[Saved data entries]
_ _ _
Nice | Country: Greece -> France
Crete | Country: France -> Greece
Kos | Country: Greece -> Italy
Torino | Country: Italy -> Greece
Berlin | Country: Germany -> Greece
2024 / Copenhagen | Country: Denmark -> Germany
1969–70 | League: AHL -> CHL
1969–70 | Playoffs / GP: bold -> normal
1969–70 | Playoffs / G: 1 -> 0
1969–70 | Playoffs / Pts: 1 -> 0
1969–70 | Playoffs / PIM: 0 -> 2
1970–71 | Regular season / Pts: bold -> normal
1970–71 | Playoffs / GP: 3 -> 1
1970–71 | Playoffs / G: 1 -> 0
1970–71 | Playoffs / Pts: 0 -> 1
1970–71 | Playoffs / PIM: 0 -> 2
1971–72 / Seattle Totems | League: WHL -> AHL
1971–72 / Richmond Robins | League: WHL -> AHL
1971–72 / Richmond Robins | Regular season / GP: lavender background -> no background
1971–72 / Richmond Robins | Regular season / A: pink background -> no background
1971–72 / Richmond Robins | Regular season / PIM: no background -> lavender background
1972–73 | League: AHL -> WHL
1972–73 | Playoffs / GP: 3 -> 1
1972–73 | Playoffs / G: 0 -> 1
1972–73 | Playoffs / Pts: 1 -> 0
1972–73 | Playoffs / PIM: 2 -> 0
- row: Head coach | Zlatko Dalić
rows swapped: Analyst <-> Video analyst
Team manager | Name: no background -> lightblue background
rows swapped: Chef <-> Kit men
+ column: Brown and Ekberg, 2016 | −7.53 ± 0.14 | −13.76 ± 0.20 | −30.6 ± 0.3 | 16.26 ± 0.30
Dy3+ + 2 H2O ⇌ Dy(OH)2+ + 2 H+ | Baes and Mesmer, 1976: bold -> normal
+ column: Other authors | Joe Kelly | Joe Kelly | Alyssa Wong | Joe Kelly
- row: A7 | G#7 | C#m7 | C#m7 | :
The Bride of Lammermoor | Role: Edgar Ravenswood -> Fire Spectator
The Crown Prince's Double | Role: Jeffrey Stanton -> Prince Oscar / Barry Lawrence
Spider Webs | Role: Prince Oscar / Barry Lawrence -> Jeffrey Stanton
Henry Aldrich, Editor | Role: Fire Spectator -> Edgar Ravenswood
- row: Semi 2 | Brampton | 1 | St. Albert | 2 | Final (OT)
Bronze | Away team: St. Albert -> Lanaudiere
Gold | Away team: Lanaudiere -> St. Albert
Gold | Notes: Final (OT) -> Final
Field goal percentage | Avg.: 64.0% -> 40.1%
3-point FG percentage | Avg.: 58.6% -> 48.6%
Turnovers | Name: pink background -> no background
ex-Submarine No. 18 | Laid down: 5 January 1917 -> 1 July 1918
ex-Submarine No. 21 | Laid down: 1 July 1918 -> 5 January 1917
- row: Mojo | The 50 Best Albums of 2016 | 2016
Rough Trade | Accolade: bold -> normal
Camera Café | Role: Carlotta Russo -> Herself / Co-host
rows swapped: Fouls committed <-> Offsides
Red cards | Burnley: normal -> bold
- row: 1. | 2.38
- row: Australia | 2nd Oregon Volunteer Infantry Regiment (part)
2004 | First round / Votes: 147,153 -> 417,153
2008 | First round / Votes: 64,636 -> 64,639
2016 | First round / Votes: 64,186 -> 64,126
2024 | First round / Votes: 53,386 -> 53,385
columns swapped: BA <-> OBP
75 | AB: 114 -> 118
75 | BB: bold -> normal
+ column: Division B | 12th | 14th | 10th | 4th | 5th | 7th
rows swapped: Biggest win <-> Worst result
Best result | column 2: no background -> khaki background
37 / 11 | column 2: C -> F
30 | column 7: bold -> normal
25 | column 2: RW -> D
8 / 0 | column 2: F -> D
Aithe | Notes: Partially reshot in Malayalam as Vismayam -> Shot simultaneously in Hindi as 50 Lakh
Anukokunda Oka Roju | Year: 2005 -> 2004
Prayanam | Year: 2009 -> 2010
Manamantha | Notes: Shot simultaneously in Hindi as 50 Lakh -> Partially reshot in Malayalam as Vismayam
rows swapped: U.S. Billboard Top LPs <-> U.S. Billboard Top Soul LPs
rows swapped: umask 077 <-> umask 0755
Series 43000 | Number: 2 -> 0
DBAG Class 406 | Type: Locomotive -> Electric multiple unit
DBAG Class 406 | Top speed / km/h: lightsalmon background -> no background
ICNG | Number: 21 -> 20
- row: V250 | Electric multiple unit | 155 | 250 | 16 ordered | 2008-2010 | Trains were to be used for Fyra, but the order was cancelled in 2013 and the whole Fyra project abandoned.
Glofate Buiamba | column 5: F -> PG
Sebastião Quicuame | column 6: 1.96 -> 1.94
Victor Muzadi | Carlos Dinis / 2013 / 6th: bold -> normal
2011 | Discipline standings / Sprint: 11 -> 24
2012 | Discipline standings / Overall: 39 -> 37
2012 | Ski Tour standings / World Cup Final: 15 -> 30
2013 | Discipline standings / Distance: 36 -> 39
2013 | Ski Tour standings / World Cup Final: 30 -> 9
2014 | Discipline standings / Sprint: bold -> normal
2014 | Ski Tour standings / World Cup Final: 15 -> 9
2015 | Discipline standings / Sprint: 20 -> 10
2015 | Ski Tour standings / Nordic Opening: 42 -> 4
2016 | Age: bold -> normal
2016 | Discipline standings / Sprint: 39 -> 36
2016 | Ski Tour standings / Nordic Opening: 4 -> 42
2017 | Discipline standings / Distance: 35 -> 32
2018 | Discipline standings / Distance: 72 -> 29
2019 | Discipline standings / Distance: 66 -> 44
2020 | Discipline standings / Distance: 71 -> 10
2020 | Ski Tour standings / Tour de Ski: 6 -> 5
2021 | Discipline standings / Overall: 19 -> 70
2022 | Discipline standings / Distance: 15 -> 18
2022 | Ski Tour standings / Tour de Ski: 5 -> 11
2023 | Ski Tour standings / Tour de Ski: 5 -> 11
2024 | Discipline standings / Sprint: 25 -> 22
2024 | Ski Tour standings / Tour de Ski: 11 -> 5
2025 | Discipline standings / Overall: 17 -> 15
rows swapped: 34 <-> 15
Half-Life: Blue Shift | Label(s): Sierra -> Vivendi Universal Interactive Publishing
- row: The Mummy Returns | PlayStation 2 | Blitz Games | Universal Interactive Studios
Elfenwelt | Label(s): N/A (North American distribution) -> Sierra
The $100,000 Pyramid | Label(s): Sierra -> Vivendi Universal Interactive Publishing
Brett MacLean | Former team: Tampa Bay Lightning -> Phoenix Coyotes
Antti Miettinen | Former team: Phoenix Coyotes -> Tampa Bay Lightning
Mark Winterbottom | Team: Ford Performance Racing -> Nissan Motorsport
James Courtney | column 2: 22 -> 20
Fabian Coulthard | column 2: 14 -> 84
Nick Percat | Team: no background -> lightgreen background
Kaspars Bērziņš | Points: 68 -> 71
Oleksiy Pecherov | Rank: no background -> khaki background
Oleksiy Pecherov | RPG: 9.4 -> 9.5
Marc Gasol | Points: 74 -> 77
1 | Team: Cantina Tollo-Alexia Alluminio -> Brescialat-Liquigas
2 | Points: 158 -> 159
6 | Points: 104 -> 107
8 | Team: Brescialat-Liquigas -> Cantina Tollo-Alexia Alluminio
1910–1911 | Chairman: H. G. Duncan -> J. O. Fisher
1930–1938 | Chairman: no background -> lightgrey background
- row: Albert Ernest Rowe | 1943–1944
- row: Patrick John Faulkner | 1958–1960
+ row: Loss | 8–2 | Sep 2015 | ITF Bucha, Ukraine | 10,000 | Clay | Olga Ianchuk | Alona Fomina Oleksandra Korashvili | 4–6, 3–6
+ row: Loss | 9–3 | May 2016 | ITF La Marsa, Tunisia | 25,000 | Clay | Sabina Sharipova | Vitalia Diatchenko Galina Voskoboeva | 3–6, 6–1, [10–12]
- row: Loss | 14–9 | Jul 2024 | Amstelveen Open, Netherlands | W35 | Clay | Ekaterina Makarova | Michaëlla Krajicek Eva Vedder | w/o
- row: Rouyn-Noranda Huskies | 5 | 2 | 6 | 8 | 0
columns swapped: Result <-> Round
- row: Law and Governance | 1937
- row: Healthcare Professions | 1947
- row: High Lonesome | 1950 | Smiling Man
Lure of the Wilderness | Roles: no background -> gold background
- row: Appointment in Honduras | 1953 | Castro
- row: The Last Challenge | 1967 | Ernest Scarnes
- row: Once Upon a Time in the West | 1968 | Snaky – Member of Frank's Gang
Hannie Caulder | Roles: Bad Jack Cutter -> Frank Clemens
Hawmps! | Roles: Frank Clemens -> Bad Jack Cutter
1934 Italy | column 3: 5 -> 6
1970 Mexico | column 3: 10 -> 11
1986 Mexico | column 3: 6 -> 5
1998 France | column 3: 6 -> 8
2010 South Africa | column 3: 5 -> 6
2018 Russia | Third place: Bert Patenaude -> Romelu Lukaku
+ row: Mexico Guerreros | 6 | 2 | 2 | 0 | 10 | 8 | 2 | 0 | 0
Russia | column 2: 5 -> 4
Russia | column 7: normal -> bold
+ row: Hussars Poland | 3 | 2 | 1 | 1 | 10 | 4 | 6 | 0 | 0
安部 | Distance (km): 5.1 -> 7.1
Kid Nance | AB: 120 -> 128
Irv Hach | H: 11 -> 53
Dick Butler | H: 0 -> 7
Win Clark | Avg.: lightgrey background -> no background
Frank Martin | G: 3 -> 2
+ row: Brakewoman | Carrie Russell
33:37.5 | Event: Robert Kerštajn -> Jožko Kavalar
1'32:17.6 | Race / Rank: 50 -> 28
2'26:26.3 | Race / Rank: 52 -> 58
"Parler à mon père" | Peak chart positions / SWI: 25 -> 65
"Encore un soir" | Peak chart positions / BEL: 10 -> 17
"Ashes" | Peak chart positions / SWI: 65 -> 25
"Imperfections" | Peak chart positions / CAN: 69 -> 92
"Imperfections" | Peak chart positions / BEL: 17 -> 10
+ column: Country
_ _ _
Reproduce without any change the items from the first line through the line that contains "The Crown Prince's", both ends included.

### Answer to the problem
Nice | Country: Greece -> France
Crete | Country: France -> Greece
Kos | Country: Greece -> Italy
Torino | Country: Italy -> Greece
Berlin | Country: Germany -> Greece
2024 / Copenhagen | Country: Denmark -> Germany
1969–70 | League: AHL -> CHL
1969–70 | Playoffs / GP: bold -> normal
1969–70 | Playoffs / G: 1 -> 0
1969–70 | Playoffs / Pts: 1 -> 0
1969–70 | Playoffs / PIM: 0 -> 2
1970–71 | Regular season / Pts: bold -> normal
1970–71 | Playoffs / GP: 3 -> 1
1970–71 | Playoffs / G: 1 -> 0
1970–71 | Playoffs / Pts: 0 -> 1
1970–71 | Playoffs / PIM: 0 -> 2
1971–72 / Seattle Totems | League: WHL -> AHL
1971–72 / Richmond Robins | League: WHL -> AHL
1971–72 / Richmond Robins | Regular season / GP: lavender background -> no background
1971–72 / Richmond Robins | Regular season / A: pink background -> no background
1971–72 / Richmond Robins | Regular season / PIM: no background -> lavender background
1972–73 | League: AHL -> WHL
1972–73 | Playoffs / GP: 3 -> 1
1972–73 | Playoffs / G: 0 -> 1
1972–73 | Playoffs / Pts: 1 -> 0
1972–73 | Playoffs / PIM: 2 -> 0
- row: Head coach | Zlatko Dalić
rows swapped: Analyst <-> Video analyst
Team manager | Name: no background -> lightblue background
rows swapped: Chef <-> Kit men
+ column: Brown and Ekberg, 2016 | −7.53 ± 0.14 | −13.76 ± 0.20 | −30.6 ± 0.3 | 16.26 ± 0.30
Dy3+ + 2 H2O ⇌ Dy(OH)2+ + 2 H+ | Baes and Mesmer, 1976: bold -> normal
+ column: Other authors | Joe Kelly | Joe Kelly | Alyssa Wong | Joe Kelly
- row: A7 | G#7 | C#m7 | C#m7 | :
The Bride of Lammermoor | Role: Edgar Ravenswood -> Fire Spectator
The Crown Prince's Double | Role: Jeffrey Stanton -> Prince Oscar / Barry Lawrence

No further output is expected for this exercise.